Hello
My name is Othman Shehadeh. I'm a visual artist from Palestine, and I built LIBERTY because I couldn't find a brand that did what I needed it to do: hold a position clearly, wear it with dignity, and back it with something material.
Why clothing?
Because clothing is public. It moves through the world with you. A garment that carries the colors and symbols of a silenced people doesn't sit on a shelf — it walks into rooms, starts conversations, refuses to let the world look away.
How LIBERTY works.
Each collection — I call them drops — focuses on one nation or minority community. The design draws directly from their cultural visual identity: flag colors, traditional patterns, historic symbols.
When the drop cycle ends, I move to the next nation. The archive stays live. Every community I've stood with remains visible.
The book.
Alongside the clothing, I wrote and illustrated Sarajevo-Hebron Protocols — a darkly comic manual for life under siege.

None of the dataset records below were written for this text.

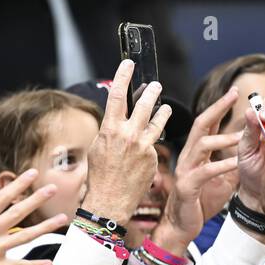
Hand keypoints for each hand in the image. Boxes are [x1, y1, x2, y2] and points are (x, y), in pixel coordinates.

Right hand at [83, 60, 171, 224]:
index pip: (117, 95)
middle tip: (156, 85)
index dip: (123, 76)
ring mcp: (142, 145)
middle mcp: (127, 134)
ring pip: (156, 120)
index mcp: (109, 129)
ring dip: (162, 110)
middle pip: (143, 104)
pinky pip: (155, 141)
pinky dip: (155, 137)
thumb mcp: (99, 148)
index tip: (129, 63)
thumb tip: (117, 119)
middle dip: (151, 92)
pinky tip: (155, 137)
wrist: (109, 201)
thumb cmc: (100, 176)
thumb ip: (110, 131)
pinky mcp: (152, 156)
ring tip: (165, 106)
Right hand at [152, 87, 241, 254]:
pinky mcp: (187, 186)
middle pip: (200, 124)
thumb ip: (232, 163)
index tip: (234, 92)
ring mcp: (186, 170)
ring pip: (202, 144)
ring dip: (223, 137)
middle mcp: (189, 156)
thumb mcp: (222, 179)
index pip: (207, 123)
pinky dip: (222, 166)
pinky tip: (237, 164)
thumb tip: (250, 151)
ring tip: (243, 134)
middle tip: (235, 95)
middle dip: (217, 108)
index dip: (219, 107)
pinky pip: (206, 172)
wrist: (183, 227)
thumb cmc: (201, 201)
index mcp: (196, 153)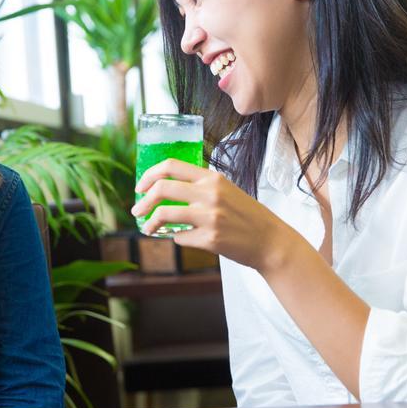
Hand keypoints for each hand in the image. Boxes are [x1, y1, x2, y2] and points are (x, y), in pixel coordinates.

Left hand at [132, 159, 308, 272]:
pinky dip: (178, 238)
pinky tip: (186, 238)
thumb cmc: (246, 215)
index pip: (171, 165)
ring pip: (164, 214)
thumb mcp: (226, 190)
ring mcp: (210, 217)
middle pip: (162, 189)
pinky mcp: (210, 239)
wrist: (270, 241)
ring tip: (147, 229)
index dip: (149, 175)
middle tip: (136, 210)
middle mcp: (210, 194)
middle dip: (142, 201)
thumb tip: (164, 189)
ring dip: (150, 223)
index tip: (140, 187)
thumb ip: (200, 187)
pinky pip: (180, 237)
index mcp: (212, 178)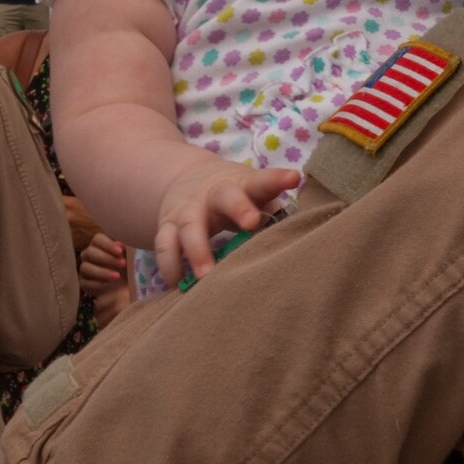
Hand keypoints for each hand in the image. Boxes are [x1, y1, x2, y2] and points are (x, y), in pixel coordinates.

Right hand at [78, 232, 126, 295]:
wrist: (128, 286)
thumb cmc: (129, 267)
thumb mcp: (131, 256)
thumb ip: (127, 247)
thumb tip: (121, 244)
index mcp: (100, 245)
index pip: (97, 239)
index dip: (107, 244)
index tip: (120, 251)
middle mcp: (89, 255)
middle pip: (89, 252)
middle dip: (106, 258)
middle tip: (122, 264)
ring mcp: (85, 270)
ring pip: (85, 267)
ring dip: (102, 272)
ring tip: (117, 276)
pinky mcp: (84, 284)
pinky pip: (84, 283)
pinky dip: (96, 284)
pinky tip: (108, 285)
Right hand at [153, 162, 299, 288]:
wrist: (187, 181)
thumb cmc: (235, 197)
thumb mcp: (253, 196)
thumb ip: (273, 214)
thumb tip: (299, 241)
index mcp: (242, 185)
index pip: (262, 181)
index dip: (278, 179)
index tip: (294, 178)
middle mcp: (214, 194)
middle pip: (226, 197)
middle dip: (239, 208)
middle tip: (252, 222)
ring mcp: (188, 209)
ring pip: (190, 227)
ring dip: (197, 251)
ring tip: (206, 277)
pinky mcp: (167, 225)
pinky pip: (165, 245)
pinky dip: (170, 266)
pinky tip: (176, 285)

From Sarajevo to Hebron, it traces the bureaucratic absurdity of occupation: where collecting water is tactical, empathy is conditional, and peace is paperwork. It exists in the same spirit as the brand: witness, not pity. Check it out here.
A note on commerce.
LIBERTY is a personal project, not a corporation. I'm not here to build a fashion brand. I'm here because design is the tool I have, and I intend to use it. Every piece you buy is a small act of solidarity that carries financial consequence for real people in the places we champion.
Thank you for being here. Wear it with intention.